EXERCISE OBJECTIVE
Can you write out the records word for word, beginning at their very first line and stopping after the line that contains "taken over time."?

DATA TO USE

Start of Block

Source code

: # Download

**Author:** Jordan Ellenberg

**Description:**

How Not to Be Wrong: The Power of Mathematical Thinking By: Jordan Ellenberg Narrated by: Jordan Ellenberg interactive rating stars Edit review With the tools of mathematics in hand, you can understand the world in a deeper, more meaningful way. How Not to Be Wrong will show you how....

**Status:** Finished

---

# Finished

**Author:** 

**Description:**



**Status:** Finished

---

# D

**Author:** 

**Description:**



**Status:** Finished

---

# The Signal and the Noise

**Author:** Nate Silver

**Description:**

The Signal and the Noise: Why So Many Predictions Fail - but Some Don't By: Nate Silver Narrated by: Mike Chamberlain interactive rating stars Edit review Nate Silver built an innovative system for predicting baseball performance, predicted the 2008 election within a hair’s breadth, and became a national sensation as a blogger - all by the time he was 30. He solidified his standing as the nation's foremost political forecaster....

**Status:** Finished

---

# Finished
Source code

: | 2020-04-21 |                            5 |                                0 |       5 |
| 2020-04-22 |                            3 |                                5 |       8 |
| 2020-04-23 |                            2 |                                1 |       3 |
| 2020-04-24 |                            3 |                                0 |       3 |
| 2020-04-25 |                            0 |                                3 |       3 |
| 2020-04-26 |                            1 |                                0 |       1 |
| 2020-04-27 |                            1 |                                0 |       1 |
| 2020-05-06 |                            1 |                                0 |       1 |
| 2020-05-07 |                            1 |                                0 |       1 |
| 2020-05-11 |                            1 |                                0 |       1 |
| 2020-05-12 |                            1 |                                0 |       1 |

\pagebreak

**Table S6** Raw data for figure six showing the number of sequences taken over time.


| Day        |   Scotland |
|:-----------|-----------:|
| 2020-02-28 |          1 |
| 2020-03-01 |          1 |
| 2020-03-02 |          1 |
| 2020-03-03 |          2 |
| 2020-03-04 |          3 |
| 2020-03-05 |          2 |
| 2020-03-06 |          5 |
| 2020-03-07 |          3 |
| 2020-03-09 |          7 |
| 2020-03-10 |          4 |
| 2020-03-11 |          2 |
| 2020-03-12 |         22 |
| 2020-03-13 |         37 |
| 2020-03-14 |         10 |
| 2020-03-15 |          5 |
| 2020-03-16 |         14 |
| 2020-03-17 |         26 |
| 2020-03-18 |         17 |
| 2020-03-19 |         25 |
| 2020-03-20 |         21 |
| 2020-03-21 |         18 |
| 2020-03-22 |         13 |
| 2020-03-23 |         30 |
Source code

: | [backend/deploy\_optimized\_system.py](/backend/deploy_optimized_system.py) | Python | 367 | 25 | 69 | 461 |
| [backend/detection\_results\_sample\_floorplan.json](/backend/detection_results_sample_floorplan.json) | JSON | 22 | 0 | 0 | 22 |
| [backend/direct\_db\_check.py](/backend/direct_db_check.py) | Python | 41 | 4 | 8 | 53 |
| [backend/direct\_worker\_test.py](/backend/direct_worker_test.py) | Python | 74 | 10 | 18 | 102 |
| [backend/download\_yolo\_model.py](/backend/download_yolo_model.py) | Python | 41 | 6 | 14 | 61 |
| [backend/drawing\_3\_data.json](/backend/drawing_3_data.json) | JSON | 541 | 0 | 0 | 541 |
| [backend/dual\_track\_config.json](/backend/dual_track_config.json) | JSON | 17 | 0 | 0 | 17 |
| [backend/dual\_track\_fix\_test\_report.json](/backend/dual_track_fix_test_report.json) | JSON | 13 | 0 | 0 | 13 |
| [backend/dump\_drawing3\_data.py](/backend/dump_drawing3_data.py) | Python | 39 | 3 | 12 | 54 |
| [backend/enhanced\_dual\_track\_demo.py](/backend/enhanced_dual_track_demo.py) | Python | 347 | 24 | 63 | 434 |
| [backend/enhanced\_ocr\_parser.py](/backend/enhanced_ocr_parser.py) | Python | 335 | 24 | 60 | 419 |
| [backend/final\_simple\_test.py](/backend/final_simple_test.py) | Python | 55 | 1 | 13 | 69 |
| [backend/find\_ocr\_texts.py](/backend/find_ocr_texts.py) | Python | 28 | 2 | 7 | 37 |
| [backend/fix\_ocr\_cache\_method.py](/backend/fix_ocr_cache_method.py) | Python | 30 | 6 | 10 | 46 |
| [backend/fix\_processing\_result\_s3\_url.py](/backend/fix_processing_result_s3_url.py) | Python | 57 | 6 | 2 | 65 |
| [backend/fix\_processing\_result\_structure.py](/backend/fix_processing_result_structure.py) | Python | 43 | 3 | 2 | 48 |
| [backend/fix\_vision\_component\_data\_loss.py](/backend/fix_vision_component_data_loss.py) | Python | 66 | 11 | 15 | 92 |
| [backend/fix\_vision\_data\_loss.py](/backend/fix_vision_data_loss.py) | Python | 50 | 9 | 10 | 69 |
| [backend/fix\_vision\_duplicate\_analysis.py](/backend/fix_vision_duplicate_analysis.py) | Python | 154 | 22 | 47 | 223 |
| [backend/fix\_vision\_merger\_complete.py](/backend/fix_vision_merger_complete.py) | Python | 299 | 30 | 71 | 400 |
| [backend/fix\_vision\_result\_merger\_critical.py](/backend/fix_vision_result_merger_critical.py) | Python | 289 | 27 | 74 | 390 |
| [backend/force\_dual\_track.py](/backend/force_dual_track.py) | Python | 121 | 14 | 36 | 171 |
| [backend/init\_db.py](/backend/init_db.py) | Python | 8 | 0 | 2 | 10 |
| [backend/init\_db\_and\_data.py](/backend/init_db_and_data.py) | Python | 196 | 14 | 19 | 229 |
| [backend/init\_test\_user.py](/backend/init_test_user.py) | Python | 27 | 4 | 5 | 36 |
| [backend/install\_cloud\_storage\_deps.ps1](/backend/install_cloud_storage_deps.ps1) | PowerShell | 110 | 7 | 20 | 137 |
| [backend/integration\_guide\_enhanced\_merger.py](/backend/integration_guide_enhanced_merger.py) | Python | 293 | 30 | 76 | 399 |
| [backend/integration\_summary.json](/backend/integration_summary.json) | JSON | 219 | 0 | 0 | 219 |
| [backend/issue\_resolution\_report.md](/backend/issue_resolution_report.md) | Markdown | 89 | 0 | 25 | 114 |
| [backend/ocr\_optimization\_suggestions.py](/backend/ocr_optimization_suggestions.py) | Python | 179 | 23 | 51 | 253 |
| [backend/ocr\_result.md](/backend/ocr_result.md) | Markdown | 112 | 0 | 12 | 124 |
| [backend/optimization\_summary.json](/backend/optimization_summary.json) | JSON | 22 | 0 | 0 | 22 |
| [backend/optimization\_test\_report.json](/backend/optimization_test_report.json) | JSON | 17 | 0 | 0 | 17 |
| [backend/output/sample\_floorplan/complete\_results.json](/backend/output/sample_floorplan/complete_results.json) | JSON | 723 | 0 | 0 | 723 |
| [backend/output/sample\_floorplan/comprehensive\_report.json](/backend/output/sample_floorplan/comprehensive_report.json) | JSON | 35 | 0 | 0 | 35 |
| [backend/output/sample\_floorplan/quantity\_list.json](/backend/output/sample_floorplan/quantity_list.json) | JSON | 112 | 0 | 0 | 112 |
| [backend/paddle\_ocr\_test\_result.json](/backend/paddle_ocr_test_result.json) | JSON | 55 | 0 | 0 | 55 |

End of Block

OUTPUT OF THE TASK
Source code

: # Download

**Author:** Jordan Ellenberg

**Description:**

How Not to Be Wrong: The Power of Mathematical Thinking By: Jordan Ellenberg Narrated by: Jordan Ellenberg interactive rating stars Edit review With the tools of mathematics in hand, you can understand the world in a deeper, more meaningful way. How Not to Be Wrong will show you how....

**Status:** Finished

---

# Finished

**Author:** 

**Description:**



**Status:** Finished

---

# D

**Author:** 

**Description:**



**Status:** Finished

---

# The Signal and the Noise

**Author:** Nate Silver

**Description:**

The Signal and the Noise: Why So Many Predictions Fail - but Some Don't By: Nate Silver Narrated by: Mike Chamberlain interactive rating stars Edit review Nate Silver built an innovative system for predicting baseball performance, predicted the 2008 election within a hair’s breadth, and became a national sensation as a blogger - all by the time he was 30. He solidified his standing as the nation's foremost political forecaster....

**Status:** Finished

---

# Finished
Source code

: | 2020-04-21 |                            5 |                                0 |       5 |
| 2020-04-22 |                            3 |                                5 |       8 |
| 2020-04-23 |                            2 |                                1 |       3 |
| 2020-04-24 |                            3 |                                0 |       3 |
| 2020-04-25 |                            0 |                                3 |       3 |
| 2020-04-26 |                            1 |                                0 |       1 |
| 2020-04-27 |                            1 |                                0 |       1 |
| 2020-05-06 |                            1 |                                0 |       1 |
| 2020-05-07 |                            1 |                                0 |       1 |
| 2020-05-11 |                            1 |                                0 |       1 |
| 2020-05-12 |                            1 |                                0 |       1 |

\pagebreak

**Table S6** Raw data for figure six showing the number of sequences taken over time.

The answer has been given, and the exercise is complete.